━━━ Excerpted text

# Is there a "shortcut" for closed captioning on the S3?



## bareyb (Dec 1, 2000)

Hey gang. Am wondeing if anyone has heard of a button combination that will immediately turn on closed captioning on the S3 along the same lines as "TiVo + 2" will get you immediately get you into the "To-do" list?


----------



## hiker (Nov 29, 2001)

Not really but there is a shorter path as follows. Press Info, Down four times to the CC icon, Select (takes you directly to the CC page), Down (Right/Left to turn On/Off), Select twice (gets you back to live tv).


----------



## Bierboy (Jun 12, 2004)

hiker said:


> Not really but there is a shorter path as follows. Press Info, Down four times to the CC icon, Select (takes you directly to the CC page), Down (Right/Left to turn On/Off), Select twice (gets you back to live tv).


"shorter"?


----------



## hiker (Nov 29, 2001)

Bierboy said:


> "shorter"?


LOL. Yeah but not much - TiVo->Message&Settings->Settings->Displays->ClosedCaptioning (and all the up/down navigation in between).

If you're coding a macro for your universal remote the "shorter" method is easier.

I don't know why TiVo can't provide a one button on/off toggle code (like most TVs) that could be placed on one of the TiVo's remote learnable buttons.


----------



## tase2 (Sep 27, 2004)

hiker said:


> LOL. Yeah but not much - TiVo->Message&Settings->Settings->Displays->ClosedCaptioning (and all the up/down navigation in between).
> 
> If you're coding a macro for your universal remote the "shorter" method is easier.
> 
> I don't know why TiVo can't provide a one button on/off toggle code (like most TVs) that could be placed on one of the TiVo's remote learnable buttons.


+1


----------



## Bierboy (Jun 12, 2004)

hiker said:


> ...I don't know why TiVo can't provide a one button on/off toggle code (like most TVs) that could be placed on one of the TiVo's remote learnable buttons.


+ me


----------



## bareyb (Dec 1, 2000)

Glad to see I'm no the only one looking for a one button toggle for CC. Maybe TiVo will take note. Thanks for the macro shortcut. I guess I can work with that, but unfortunately since it doesn't toggle it's gonna take up two of my buttons instead of just one... 

I bet a smart TiVo engineer would be able to write a toggle code for closed captioning... I never realized how often I use CC until it was (almost) gone. Definitely comes in handly for those late night snacks (crunch-crunch) when the whole house is asleep or when my Wife is on the phone talking at the top of her lungs.

━━━━━━
━━━ Provided records

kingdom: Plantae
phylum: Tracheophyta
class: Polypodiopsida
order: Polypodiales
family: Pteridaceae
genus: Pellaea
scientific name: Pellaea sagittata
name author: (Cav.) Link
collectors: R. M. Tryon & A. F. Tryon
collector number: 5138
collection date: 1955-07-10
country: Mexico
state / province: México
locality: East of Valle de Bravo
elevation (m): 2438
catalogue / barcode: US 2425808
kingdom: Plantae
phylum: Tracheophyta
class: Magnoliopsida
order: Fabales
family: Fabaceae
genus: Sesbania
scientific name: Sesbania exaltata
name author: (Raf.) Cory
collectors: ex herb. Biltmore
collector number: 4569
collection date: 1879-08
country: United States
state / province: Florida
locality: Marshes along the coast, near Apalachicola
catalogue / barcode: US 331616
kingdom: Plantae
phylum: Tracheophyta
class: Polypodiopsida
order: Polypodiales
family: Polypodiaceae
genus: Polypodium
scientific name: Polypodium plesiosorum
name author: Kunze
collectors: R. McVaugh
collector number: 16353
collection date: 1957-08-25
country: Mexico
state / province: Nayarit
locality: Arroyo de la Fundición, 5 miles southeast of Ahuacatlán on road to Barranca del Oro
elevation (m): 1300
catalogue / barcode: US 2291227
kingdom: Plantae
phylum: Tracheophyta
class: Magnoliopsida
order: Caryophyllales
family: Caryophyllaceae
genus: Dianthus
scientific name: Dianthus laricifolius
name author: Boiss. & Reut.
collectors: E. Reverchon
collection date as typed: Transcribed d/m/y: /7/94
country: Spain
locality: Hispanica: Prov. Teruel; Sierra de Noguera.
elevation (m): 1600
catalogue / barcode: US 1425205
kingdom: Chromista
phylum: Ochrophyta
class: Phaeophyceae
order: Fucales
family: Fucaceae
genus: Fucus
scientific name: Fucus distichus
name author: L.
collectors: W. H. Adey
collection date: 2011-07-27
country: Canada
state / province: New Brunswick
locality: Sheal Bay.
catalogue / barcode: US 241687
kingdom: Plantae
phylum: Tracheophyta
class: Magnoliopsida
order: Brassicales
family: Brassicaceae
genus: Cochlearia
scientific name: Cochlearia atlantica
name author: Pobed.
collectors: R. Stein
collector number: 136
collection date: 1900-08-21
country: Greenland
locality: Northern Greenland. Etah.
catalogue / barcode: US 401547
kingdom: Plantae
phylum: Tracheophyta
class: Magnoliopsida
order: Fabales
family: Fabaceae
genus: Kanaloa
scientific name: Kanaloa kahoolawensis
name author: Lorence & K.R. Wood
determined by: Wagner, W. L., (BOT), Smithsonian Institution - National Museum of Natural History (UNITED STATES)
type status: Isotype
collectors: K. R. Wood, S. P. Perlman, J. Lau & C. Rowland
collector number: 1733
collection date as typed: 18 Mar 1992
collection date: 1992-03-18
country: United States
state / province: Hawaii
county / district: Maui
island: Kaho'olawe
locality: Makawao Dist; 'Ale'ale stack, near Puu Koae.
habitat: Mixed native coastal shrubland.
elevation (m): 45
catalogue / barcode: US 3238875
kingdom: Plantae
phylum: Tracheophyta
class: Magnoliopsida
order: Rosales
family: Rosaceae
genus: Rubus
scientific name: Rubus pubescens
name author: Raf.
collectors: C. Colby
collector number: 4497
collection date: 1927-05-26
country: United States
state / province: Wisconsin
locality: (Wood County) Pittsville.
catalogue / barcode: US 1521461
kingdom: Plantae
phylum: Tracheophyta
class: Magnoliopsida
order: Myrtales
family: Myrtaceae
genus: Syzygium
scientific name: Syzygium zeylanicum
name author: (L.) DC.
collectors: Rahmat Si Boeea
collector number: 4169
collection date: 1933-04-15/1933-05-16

━━━━━━

● **Short task 1**
Name each distinct username that posts in the TiVo closed captioning thread.
● **Short task 2**
Carry on the TiVo closed captioning thread from the point where it stops.

● **Written response 1**
bareyb, hiker, Bierboy, tase2

● **Written response 2**
----------



## minckster (Aug 31, 2006)

I'd be happy if you could do: 
Info -> Down to CC -> Select to toggle CC on or off.​Actually, you should be able to go _Up_ to CC. I don't see why the items in the Info menu don't cycle through the top to the bottom.

On those rare occasions when I want to do something with CC other than turn them on or off, I can get to the CC options page through Settings.


----------



## gwsat (Sep 14, 2006)

That is surprisingly bad. Even the awful SARA software on the Scientific Atlanta 8300HD DVRs will let you turn on closed captioning by pressing Settings-Up-Up-Select. When SARA does it better than TiVo, TiVo needs to think about making some improvements. Still, I can hardly wait for my S3 to come!


----------



## Thos19 (Dec 31, 2002)

I wish TiVo had a function like my Toshiba RPTV, where pressing the "mute" button automatically engages the closed captioning. 

Never able to use this since I've always had a cablebox and/or TiVo, but inspired engineering, nonetheless.

Thos.


----------



## Bierboy (Jun 12, 2004)

Thos19 said:


> I wish TiVo had a function like my Toshiba RPTV, where pressing the "mute" button automatically engages the closed captioning.
> 
> Never able to use this since I've always had a cablebox and/or TiVo, but inspired engineering, nonetheless.
> 
> Thos.


That's what I'd like to see implemented on the S3.


----------



## hiker (Nov 29, 2001)

Thos19 said:


> I wish TiVo had a function like my Toshiba RPTV, where pressing the "mute" button automatically engages the closed captioning.
> 
> Never able to use this since I've always had a cablebox and/or TiVo, but inspired engineering, nonetheless.
> 
> Thos.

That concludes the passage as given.